Not disclosing a hostname, on fingerprinting enforcing devices, can go a really long way.

So for the sake of privacy, i’m not totally convinced myself that no hostname disclosure is better then sending laptop-random-numbet-matching-windows-style-hostname, combined with unique, and valid OUI existing mac at each wifi connection.

A fingerprinting enabled endpoint, or a device enforcing some kind of NAC protection can really go a long way. I have not followed development of actual solutions, but it is super easy to apply dhcp client fingerprinting, OUI lookup and tag/refuse devices that look illegitimate.

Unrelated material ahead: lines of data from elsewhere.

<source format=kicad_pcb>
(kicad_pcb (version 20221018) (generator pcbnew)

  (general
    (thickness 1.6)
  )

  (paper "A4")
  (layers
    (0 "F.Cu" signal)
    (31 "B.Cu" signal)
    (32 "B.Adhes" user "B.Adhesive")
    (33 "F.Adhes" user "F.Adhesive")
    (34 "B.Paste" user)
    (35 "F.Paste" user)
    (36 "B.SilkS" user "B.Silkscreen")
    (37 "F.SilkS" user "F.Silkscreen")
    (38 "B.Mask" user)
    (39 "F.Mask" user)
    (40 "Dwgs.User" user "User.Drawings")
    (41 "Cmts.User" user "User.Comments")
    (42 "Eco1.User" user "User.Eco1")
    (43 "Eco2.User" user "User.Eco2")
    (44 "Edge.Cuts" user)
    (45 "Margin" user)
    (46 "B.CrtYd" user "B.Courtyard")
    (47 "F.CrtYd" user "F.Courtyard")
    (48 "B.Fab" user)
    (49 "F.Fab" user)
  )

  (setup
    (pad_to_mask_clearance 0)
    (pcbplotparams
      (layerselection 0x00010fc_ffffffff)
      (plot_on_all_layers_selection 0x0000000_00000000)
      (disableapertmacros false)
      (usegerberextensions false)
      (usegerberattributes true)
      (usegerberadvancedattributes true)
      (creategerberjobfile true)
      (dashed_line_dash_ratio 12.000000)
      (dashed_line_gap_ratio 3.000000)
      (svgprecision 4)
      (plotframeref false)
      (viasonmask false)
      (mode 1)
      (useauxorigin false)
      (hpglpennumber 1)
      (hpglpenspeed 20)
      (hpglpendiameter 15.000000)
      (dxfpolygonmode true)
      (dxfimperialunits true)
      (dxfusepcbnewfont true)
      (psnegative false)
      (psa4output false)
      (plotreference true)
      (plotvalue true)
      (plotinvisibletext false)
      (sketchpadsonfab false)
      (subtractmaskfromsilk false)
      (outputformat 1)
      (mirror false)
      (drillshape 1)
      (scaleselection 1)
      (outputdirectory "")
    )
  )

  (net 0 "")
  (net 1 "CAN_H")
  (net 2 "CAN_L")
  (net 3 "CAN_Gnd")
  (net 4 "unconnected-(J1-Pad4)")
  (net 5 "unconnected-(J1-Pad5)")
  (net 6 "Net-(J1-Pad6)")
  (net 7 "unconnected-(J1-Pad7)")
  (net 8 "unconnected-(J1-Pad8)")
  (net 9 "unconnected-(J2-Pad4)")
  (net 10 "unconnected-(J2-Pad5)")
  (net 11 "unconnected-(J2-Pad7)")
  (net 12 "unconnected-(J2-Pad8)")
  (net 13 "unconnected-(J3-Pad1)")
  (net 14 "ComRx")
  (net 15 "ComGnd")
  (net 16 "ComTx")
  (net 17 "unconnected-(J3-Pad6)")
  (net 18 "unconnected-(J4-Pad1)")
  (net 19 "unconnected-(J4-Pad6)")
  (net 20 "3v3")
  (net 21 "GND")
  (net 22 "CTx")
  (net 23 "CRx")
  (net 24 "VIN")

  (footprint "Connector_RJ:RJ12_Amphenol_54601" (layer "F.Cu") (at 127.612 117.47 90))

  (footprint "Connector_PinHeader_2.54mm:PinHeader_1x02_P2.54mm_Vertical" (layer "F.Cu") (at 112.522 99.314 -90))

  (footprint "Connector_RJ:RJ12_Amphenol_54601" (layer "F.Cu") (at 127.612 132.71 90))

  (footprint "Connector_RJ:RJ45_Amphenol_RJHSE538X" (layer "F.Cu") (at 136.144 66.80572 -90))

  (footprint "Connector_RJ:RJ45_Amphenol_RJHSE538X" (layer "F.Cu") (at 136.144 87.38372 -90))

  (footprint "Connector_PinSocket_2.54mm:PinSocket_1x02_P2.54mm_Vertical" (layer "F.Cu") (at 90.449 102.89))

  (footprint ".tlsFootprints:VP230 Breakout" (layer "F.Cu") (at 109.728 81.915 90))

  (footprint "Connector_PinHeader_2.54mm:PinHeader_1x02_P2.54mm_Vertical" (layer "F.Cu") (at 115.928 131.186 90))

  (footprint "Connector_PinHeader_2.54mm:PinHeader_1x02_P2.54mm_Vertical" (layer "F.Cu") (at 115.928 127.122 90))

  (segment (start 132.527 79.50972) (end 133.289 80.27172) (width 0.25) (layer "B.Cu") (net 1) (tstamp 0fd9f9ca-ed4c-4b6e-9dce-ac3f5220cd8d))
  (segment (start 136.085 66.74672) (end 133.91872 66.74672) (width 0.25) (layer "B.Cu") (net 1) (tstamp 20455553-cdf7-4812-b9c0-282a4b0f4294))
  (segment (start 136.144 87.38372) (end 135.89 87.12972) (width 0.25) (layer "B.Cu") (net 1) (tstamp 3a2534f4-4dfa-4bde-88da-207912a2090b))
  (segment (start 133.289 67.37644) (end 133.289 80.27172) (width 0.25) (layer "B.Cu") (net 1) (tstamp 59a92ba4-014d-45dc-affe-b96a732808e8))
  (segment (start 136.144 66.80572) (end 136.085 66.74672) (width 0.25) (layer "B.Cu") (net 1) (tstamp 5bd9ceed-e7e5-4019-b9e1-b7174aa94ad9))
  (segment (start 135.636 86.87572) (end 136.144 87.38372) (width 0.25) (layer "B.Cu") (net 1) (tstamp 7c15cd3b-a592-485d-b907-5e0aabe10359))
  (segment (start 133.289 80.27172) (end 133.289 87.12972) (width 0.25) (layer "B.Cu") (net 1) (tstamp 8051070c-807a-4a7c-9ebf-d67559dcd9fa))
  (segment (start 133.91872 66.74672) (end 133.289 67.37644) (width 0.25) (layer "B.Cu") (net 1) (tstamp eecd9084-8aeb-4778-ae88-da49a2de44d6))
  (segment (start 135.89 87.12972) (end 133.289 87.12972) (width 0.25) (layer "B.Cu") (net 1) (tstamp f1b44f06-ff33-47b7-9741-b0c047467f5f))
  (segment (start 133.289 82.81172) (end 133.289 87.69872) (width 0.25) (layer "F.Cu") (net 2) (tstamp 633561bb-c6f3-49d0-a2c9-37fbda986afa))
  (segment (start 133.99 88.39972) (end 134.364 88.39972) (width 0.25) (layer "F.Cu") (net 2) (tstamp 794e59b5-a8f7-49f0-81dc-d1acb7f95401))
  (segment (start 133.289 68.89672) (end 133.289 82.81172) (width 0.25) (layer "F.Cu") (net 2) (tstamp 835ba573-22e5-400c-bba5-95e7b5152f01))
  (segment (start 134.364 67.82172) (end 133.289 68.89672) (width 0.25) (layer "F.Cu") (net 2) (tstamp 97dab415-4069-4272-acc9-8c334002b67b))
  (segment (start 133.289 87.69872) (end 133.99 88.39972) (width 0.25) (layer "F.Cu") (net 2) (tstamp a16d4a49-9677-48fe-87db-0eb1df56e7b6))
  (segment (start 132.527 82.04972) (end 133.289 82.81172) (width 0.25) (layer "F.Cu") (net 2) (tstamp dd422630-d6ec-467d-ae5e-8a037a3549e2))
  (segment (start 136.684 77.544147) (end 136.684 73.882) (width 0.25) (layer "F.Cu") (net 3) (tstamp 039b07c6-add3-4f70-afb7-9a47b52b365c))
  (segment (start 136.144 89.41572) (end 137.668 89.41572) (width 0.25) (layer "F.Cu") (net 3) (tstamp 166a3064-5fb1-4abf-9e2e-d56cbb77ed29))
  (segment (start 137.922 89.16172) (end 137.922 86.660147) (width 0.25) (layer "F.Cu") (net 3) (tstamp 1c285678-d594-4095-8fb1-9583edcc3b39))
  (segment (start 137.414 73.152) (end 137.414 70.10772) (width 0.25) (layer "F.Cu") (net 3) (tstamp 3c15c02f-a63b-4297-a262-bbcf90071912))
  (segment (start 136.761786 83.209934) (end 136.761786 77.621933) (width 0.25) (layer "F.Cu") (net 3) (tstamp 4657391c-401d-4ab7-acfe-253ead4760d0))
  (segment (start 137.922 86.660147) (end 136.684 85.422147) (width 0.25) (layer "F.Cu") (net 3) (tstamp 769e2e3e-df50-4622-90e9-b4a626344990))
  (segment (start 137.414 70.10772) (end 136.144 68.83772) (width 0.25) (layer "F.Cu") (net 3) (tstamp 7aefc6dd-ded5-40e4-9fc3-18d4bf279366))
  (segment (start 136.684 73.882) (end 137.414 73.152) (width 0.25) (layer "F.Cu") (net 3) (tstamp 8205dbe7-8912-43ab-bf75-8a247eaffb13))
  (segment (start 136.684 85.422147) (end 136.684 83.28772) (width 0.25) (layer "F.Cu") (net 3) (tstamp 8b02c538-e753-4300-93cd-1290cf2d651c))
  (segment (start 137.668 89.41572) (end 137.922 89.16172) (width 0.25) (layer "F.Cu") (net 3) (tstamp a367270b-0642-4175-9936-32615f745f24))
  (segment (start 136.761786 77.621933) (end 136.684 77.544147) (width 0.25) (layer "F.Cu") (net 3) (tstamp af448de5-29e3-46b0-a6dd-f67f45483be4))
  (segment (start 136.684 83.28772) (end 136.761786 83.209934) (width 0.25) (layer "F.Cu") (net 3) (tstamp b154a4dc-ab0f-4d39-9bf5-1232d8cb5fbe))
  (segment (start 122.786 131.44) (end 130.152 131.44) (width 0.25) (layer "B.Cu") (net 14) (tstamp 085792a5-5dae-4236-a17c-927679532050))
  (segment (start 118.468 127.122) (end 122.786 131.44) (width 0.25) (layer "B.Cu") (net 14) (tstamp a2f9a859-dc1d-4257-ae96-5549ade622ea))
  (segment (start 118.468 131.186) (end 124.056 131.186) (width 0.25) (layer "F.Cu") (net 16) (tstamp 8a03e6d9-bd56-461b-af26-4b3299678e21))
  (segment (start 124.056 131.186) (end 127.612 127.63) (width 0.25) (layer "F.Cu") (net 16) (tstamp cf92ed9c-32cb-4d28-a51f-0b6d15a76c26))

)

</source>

For the sake of privacy, Fedora dhcp bits will look like Redhat/Centos, no idea really of the market size, butnyou already are different thrn Windows/MacOS/Android for sure and would be tagged as “not-so-common” prior of having an address on the network. Your MAC being “local”, not containing a valid OUI would also flag you as being uncommon. And then, once obtaining an IP, if the first thing your computer does is to talk to Tor also openly available guard nodes IP, you might be ringing whistles. Once again, it depends. Not to be paranoid here, but all of those are readily available open information, and the more “common” you are on the network, the less you shine out of the others. And that is the desired basic behavior.

Long story short, I still think a randomized mac is better then none, but it’s intuition more then factual. I do not have access to data; but I doubt the percentage of consumer devices not reporting hostnames is pretty low and accordingly, shines a bit more on the wire. The less we shine the better.

Example: Support

Of course you’re right that “no hostname” is a fingerprint as well. Everything is.

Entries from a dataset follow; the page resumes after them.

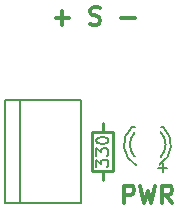
<source format=gbr>
G04 #@! TF.FileFunction,Legend,Top*
%FSLAX46Y46*%
G04 Gerber Fmt 4.6, Leading zero omitted, Abs format (unit mm)*
G04 Created by KiCad (PCBNEW (2015-08-15 BZR 6092)-product) date 3/24/2016 2:34:01 PM*
%MOMM*%
G01*
G04 APERTURE LIST*
%ADD10C,0.100000*%
%ADD11C,0.300000*%
%ADD12C,0.177800*%
%ADD13C,0.150000*%
%ADD14C,0.254000*%
G04 APERTURE END LIST*
D10*
D11*
X142145000Y-100881571D02*
X142145000Y-99381571D01*
X142716428Y-99381571D01*
X142859286Y-99453000D01*
X142930714Y-99524429D01*
X143002143Y-99667286D01*
X143002143Y-99881571D01*
X142930714Y-100024429D01*
X142859286Y-100095857D01*
X142716428Y-100167286D01*
X142145000Y-100167286D01*
X143502143Y-99381571D02*
X143859286Y-100881571D01*
X144145000Y-99810143D01*
X144430714Y-100881571D01*
X144787857Y-99381571D01*
X146216429Y-100881571D02*
X145716429Y-100167286D01*
X145359286Y-100881571D02*
X145359286Y-99381571D01*
X145930714Y-99381571D01*
X146073572Y-99453000D01*
X146145000Y-99524429D01*
X146216429Y-99667286D01*
X146216429Y-99881571D01*
X146145000Y-100024429D01*
X146073572Y-100095857D01*
X145930714Y-100167286D01*
X145359286Y-100167286D01*
X136342858Y-85197143D02*
X137485715Y-85197143D01*
X136914286Y-85768571D02*
X136914286Y-84625714D01*
X139271429Y-85697143D02*
X139485715Y-85768571D01*
X139842858Y-85768571D01*
X139985715Y-85697143D01*
X140057144Y-85625714D01*
X140128572Y-85482857D01*
X140128572Y-85340000D01*
X140057144Y-85197143D01*
X139985715Y-85125714D01*
X139842858Y-85054286D01*
X139557144Y-84982857D01*
X139414286Y-84911429D01*
X139342858Y-84840000D01*
X139271429Y-84697143D01*
X139271429Y-84554286D01*
X139342858Y-84411429D01*
X139414286Y-84340000D01*
X139557144Y-84268571D01*
X139914286Y-84268571D01*
X140128572Y-84340000D01*
X141914286Y-85197143D02*
X143057143Y-85197143D01*
D12*
X145027953Y-97862571D02*
X145802048Y-97862571D01*
X145415000Y-98249619D02*
X145415000Y-97475524D01*
D13*
X142831000Y-94416000D02*
X143031000Y-94416000D01*
X145425000Y-94416000D02*
X145245000Y-94416000D01*
X145114643Y-97643744D02*
G75*
G03X145431000Y-94416000I-1003643J1727744D01*
G01*
X145244068Y-96968006D02*
G75*
G03X145245000Y-94865000I-1133068J1052006D01*
G01*
X142804274Y-94428780D02*
G75*
G03X143151000Y-97666000I1306726J-1497220D01*
G01*
X143031747Y-94902111D02*
G75*
G03X143051000Y-96950000I1079253J-1013889D01*
G01*
D14*
X140335000Y-94869000D02*
X140335000Y-94107000D01*
X140335000Y-98171000D02*
X140335000Y-98933000D01*
X139446000Y-98171000D02*
X139700000Y-98171000D01*
X139446000Y-98171000D02*
X139446000Y-94869000D01*
X139446000Y-94869000D02*
X141224000Y-94869000D01*
X141224000Y-94869000D02*
X141224000Y-98171000D01*
X141224000Y-98171000D02*
X139700000Y-98171000D01*
D13*
X132072540Y-92169100D02*
X132072540Y-100869100D01*
X138477540Y-92169100D02*
X138477540Y-100869100D01*
X138477540Y-100869100D02*
X132072540Y-100869100D01*
X133302540Y-100869100D02*
X133302540Y-92169100D01*
X132072540Y-92169100D02*
X138477540Y-92169100D01*
X139787381Y-97805714D02*
X139787381Y-97186666D01*
X140168333Y-97520000D01*
X140168333Y-97377142D01*
X140215952Y-97281904D01*
X140263571Y-97234285D01*
X140358810Y-97186666D01*
X140596905Y-97186666D01*
X140692143Y-97234285D01*
X140739762Y-97281904D01*
X140787381Y-97377142D01*
X140787381Y-97662857D01*
X140739762Y-97758095D01*
X140692143Y-97805714D01*
X139787381Y-96853333D02*
X139787381Y-96234285D01*
X140168333Y-96567619D01*
X140168333Y-96424761D01*
X140215952Y-96329523D01*
X140263571Y-96281904D01*
X140358810Y-96234285D01*
X140596905Y-96234285D01*
X140692143Y-96281904D01*
X140739762Y-96329523D01*
X140787381Y-96424761D01*
X140787381Y-96710476D01*
X140739762Y-96805714D01*
X140692143Y-96853333D01*
X139787381Y-95615238D02*
X139787381Y-95519999D01*
X139835000Y-95424761D01*
X139882619Y-95377142D01*
X139977857Y-95329523D01*
X140168333Y-95281904D01*
X140406429Y-95281904D01*
X140596905Y-95329523D01*
X140692143Y-95377142D01*
X140739762Y-95424761D01*
X140787381Y-95519999D01*
X140787381Y-95615238D01*
X140739762Y-95710476D01*
X140692143Y-95758095D01*
X140596905Y-95805714D01*
X140406429Y-95853333D01*
X140168333Y-95853333D01*
X139977857Y-95805714D01*
X139882619Y-95758095D01*
X139835000Y-95710476D01*
X139787381Y-95615238D01*
M02*

</source>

Anyway hoping that a Qubes OS machine is incorrectly fingerprinted by a passive network sniffer as Windows is not plausible either as Qubes OS doesn’t run any SMB shares and doesn’t talk to some domain controllers etc.

IIRC those PC-XYZ configurations aren’t too common either - usually Windows sends its workstation name, too. PC-XYZ was from the Win 2003/8/12 area or so when the hostname wasn’t explicitly configured IIRC. I recall that I had picked that hostname pattern back in the days as I had a hard time finding any other non-unique hostname patterns on the Internet.

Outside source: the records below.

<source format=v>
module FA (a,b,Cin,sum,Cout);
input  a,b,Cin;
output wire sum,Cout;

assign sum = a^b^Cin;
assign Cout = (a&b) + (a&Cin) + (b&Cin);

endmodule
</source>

I’d rather prefer to have it look like “some Linux”, which is true, but also not very precise. Apparently the “no hostname” is the dhclient default which means that many dhclient devices will do just that. “sys-net” is a 100% Qubes OS fingerprint. It’s at least not unique to a single person, but Qubes OS users are scarce nonetheless.

Btw if you like to, you can use Send-Hostname to set whatever other static hostname you like. I guess one could also dynamically modify the dhclient config via a systemd service if one would really need that.

For consistency, community doc removed the section on how to randomize hostname in this commit anonymize MAC & hostname: some updates by 3hhh · Pull Request #203 · Qubes-Community/Contents · GitHub

I updated issue https://github.com/QubesOS/qubes-issues/issues/7701 consequently.

@ninavizz : Seeing the number of questions popping on this forum about mac randomization (which is default) and hostname leak prevention (default under Fedora-34+ : no hostname as part of dhcp requests) is reflective of users not knowing this.

@ninavizz commented that it should have been part of 4.1 releases notes
But it hasn’t!

As of today, Qubes 4.1:

  • enables MAC randomization by default for wifi (not Ethernet) on both Fedora and Debian templates
  • Has Fedora templates since at least Fedora-34 not leak hostname (absence of /etc/dhcp/dhclient.conf)

https://github.com/QubesOS/qubes-issues/issues/7701 is about implementing the same behavior across all Templates for hostname leak prevention.

Since this is implementation related, the place to discuss this (I believe) is under Qubes issues, not forum posts. Or have all forum posts link to the actual state of things on the matter? @deeplow : throughts?

@adw : can something be made to make this clear to everyone? Can Releases notes be modified?

Because the comment was in the wrong place. (It was not on the actual issue that needed to be included in the release notes. Instead, it was in some side discussion on a PR.)